_Work required_
Within the entries below, find every line that has the string "Peña", then copy it.

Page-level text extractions
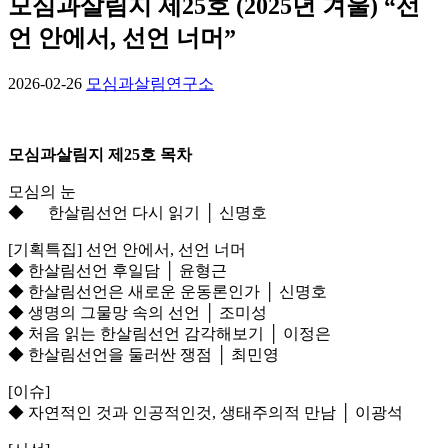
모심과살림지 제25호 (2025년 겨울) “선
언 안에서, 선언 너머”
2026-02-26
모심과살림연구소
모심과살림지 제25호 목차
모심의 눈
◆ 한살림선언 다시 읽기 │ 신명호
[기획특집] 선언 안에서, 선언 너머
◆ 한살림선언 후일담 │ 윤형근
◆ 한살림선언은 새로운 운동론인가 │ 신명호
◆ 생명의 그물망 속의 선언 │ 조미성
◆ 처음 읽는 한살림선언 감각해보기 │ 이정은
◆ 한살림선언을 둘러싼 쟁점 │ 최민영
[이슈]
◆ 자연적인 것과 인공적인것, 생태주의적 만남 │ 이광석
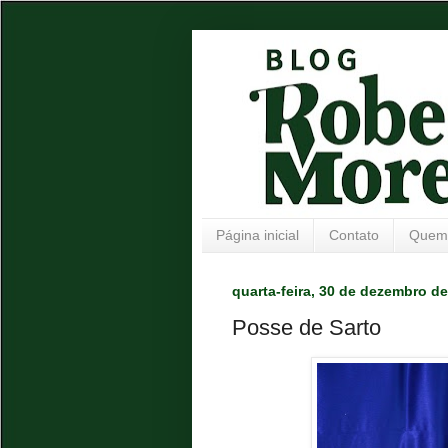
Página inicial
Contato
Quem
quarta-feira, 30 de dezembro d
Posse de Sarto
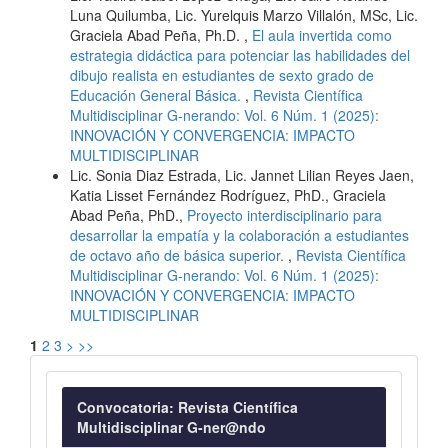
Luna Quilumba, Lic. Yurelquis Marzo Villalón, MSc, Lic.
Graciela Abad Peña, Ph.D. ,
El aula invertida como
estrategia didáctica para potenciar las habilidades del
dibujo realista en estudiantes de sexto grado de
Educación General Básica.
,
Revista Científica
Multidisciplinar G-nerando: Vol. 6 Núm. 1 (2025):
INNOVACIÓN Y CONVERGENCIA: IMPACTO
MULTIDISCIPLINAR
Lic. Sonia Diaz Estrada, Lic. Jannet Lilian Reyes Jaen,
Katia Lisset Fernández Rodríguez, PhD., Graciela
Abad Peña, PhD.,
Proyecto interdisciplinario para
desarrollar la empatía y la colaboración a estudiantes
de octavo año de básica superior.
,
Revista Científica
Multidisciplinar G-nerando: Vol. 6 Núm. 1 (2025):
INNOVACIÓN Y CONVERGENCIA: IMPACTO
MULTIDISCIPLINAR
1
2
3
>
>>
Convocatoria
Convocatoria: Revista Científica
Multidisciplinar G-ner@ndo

--

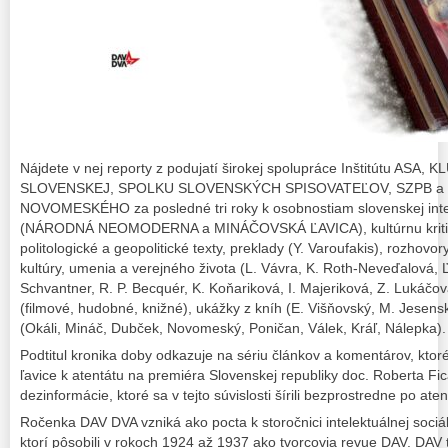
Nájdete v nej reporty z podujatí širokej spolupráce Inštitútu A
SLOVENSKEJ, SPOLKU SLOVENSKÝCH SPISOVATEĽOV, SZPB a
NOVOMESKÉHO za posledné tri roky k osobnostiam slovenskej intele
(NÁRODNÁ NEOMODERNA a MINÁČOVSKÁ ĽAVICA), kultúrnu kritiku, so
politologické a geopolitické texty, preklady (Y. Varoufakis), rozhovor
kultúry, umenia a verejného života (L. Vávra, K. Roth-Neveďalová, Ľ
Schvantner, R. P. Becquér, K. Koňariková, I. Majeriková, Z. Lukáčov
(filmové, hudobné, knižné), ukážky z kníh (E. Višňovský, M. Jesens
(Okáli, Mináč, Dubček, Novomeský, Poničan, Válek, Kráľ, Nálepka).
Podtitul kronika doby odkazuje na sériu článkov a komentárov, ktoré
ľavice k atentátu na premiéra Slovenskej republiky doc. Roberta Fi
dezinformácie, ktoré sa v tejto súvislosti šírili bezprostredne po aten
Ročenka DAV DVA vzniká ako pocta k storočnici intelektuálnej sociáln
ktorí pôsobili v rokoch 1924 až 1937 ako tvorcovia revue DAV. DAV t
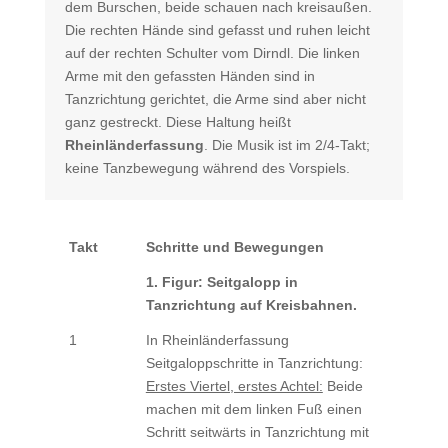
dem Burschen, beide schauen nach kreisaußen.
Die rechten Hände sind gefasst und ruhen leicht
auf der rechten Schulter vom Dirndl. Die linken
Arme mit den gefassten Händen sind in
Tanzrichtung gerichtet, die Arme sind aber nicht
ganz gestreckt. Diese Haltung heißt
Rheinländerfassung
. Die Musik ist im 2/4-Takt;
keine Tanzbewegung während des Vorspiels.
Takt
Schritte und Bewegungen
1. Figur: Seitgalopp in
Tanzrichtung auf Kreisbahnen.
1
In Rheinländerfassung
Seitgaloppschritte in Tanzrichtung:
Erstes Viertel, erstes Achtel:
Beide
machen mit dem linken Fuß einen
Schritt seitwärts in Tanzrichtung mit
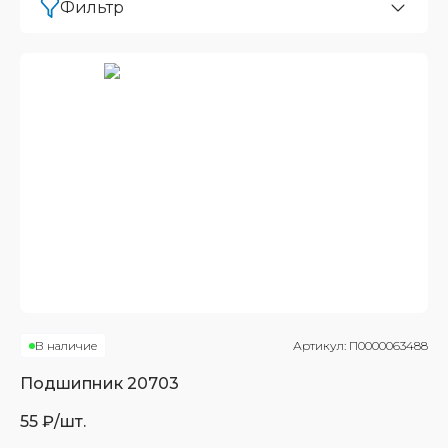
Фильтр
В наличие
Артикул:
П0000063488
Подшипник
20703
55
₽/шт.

...

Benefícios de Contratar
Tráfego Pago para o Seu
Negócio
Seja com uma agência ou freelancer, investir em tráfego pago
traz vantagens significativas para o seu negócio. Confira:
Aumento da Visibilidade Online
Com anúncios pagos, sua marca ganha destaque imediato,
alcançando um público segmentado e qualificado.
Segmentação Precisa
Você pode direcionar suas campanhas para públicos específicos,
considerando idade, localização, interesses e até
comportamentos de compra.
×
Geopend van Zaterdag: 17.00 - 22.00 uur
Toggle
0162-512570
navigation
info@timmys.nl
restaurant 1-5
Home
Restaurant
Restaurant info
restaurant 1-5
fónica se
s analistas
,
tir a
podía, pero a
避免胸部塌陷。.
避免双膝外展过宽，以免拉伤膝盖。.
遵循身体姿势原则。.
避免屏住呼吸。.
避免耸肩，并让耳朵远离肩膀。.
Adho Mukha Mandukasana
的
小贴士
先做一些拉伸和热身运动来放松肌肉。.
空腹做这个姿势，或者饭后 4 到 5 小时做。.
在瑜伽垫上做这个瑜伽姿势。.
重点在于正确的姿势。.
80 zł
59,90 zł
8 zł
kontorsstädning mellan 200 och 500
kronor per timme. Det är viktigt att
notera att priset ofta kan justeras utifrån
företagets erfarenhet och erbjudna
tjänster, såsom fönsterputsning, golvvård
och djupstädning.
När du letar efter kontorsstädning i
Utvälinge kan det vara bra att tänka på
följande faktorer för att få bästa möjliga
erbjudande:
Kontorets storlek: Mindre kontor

_Response to this exercise_
Graciela Abad Peña, Ph.D. ,
Abad Peña, PhD.,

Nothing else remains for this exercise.